1. Technical Field
The invention relates to linear arrays of loudspeakers.
2. Description of the Problem
Large space, public sound systems rely on a combination of loudspeaker types to achieve efficiency, wavefront coherence, a broad and level audio frequency bandwidth and good coverage of an audience located in the space. A foundational element in many such public sound systems is a linear array of multi-transducer loudspeakers. A linear array (sometimes termed a “line array”) is, in its classical form, a vertical row of closely spaced, cone type, direct-radiator acoustical drivers set in a baffle. Adjacent acoustical drivers are spaced to be mutually coupled in operation. This results in compression of the resultant sound field vertically and increases directivity of the sound field. The array can then be aimed to direct the sound field reducing the amount of energy lost to areas of less interest.
In a classic linear array the mutual coupling of the acoustic drivers results from the acoustic drivers being physically identical to one another, being used to produce the same sounds and being closely spaced. What constitutes “closely spaced” is a function of the highest audio frequency that the array is intended to produce, but roughly means that the center of each speaker cone should be spaced from the centers of adjacent cones by no more than a quarter wavelength of the highest frequency sound the array is intended to reproduce. Audible sound ranges in wavelength from about 17 meters at 20 hertz to 1.7 cm at 20 Kilohertz. The smallest direct radiator cone type speakers used are usually on the order 10 cm in diameter which allows spacing for good sound reproduction up to a frequency of about 3 Kilohertz. This provides for good speech intelligibility. The use of ribbon or planar type devices (which function essentially as linear arrays with zero spacing between elements) can be used for higher frequencies allowing higher quality reproduction of music.

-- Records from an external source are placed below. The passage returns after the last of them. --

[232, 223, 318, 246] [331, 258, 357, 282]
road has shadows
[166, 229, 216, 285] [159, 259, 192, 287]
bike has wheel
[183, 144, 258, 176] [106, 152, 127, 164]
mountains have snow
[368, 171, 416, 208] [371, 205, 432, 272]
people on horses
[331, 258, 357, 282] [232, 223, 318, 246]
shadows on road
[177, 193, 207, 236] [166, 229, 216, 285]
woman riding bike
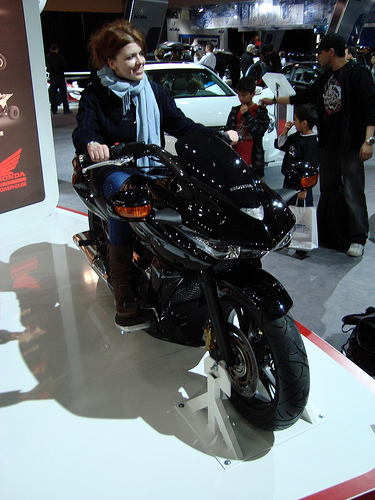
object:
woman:
[71, 21, 239, 333]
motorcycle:
[71, 128, 311, 431]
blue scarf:
[97, 68, 161, 148]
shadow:
[0, 241, 277, 462]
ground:
[26, 214, 57, 399]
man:
[258, 30, 374, 257]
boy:
[225, 76, 270, 178]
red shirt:
[234, 103, 255, 165]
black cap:
[315, 30, 353, 62]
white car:
[138, 58, 249, 130]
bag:
[226, 127, 254, 139]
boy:
[273, 102, 322, 258]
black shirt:
[274, 131, 317, 177]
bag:
[286, 199, 315, 244]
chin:
[238, 98, 250, 105]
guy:
[244, 38, 269, 76]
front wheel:
[206, 282, 311, 432]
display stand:
[178, 355, 244, 462]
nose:
[293, 120, 296, 126]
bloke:
[198, 38, 221, 74]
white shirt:
[197, 50, 224, 77]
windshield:
[154, 68, 226, 96]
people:
[176, 34, 310, 89]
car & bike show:
[123, 60, 276, 196]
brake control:
[78, 146, 140, 164]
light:
[233, 195, 266, 227]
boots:
[93, 237, 146, 334]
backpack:
[340, 295, 375, 377]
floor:
[300, 261, 374, 304]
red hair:
[89, 19, 148, 66]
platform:
[73, 400, 172, 466]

While the vertical compression of the directivity pattern of the sound field generated by a linear array has long been recognized, less benefit has been obtained horizontally. Typically, the directivity pattern for a linear array has exhibited a shotgun pattern, with substantial amounts of energy being directed into two or more side-lobes. It would be desirable to generate a sound field with a directivity pattern exhibiting a cardioid shape thus directing more sound into an area corresponding with a more typical dispersal of an audience.